Silicon Valley Bank made scary headlines for several weeks before going belly up. Most investors have at least a vague idea of what happened there: The bank had a higher-than-advisable proportion of uninsured deposits and investments in hold-to-maturity securities. This made the bank vulnerable.
The standing expert opinion is that two external happenings actually had a cascading effect and resulted in the demise of the bank. The Fed reduced interest rates on bonds, which were SVB’s chief investment. This meant that the bank’s earnings would be reduced. Meanwhile, a lot of its tech investors started to pull out their deposits (because the tech sector in the US is going through a challenging period). This meant that amidst reduced earnings, SVB had to pay out huge sums.
To solve the issue, the SVB sold some of its assets. Everything should have been alright but the news that they had sold assets at a US$ 1.8 billion dollar loss, resulted in mayhem. Its stock lost value and investors lost confidence, selling stocks in a panic and redeeming deposits without a second thought.
The bank was shut down in early March 2023. Depositors have received promises about getting their capital back, but how long the process will take remains to be seen.
As an investor, how can you ensure that your investments remain safe? Is capital loss in such a situation unavoidable?

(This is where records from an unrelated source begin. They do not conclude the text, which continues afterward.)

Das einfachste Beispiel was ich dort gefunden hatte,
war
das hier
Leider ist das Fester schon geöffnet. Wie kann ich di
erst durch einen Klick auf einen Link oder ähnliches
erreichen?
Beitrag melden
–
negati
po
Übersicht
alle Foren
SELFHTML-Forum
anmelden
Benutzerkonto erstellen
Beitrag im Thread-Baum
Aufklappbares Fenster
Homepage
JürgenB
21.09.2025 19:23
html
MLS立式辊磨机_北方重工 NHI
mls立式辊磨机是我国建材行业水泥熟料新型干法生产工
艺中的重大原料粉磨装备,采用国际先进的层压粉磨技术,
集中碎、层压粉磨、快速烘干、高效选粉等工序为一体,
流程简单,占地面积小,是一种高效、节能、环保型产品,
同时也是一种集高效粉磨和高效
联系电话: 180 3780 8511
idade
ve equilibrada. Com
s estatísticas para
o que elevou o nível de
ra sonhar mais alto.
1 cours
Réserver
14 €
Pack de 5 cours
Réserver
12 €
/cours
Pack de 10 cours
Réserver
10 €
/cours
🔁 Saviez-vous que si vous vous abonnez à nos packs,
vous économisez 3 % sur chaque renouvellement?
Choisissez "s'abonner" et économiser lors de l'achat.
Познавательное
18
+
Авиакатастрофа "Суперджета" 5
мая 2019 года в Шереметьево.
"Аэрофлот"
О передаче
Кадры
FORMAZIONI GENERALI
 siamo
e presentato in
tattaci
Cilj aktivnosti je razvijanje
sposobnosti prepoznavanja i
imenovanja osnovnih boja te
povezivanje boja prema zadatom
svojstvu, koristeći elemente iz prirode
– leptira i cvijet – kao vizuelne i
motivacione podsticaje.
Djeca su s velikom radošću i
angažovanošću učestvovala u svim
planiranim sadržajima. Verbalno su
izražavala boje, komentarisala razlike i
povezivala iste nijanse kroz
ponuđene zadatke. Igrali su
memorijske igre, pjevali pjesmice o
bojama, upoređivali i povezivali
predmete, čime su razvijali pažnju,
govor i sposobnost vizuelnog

The good news is that you can take steps to avoid capital loss in such a situation. In fact, you can do so with just three simple moves.
- Diversify your portfolio
One of the best ways to protect your investments from sector-linked risks is to distribute your capital over several different sectors.
In the SVB story, many investors had a disproportionate amount of their investments in stocks that somehow linked back to the banking ecosystem. And all stocks in the banking ecosystem plummeted by 40% during this time. This meant that investors who had consolidated their investments in banking or banking-adjacent stocks were bleeding capital. This could happen to any sector, and that’s why it is essential to invest in diverse sectors.
- Don’t overlook bias
Consider bias before taking any investment advice or assurances about a specific investment. The SVB CEO was dumping SVB stock that he held, even while appearing on national television assuring investors that everything was just fine. Credit rating agencies were giving SVB’s shares a buy rating. Everyone is doing business at the end of the day, and all players are going to protect their own interests first. It is important for investors to dig beneath the surface. Look into a company’s financials instead of taking anyone’s word for it, especially when they’ve made headlines for the wrong reasons.
- Monitor your investments
Enterprises are run by human beings. Judgment errors, bad investments and unforeseeable circumstances that kill ROI are unavoidable in any business. Every leader, and every organization is prone to blind spots and companies have loopholes to jump through. This means continuous risk. And continuous risk calls for continuous monitoring. Investors must perform due diligence. Investing in mutual funds? Track the stocks that they invest in. Check if they are adhering to the risk exposure promised to you. Investing directly in stocks? Track how the company is spending shareholder capital.
Risk mitigation and minimization are both your strength and your responsibility as an investor. Don’t get overwhelmed – or chased away from investing altogether – by potential risks. Overcome risks by tackling them head-on.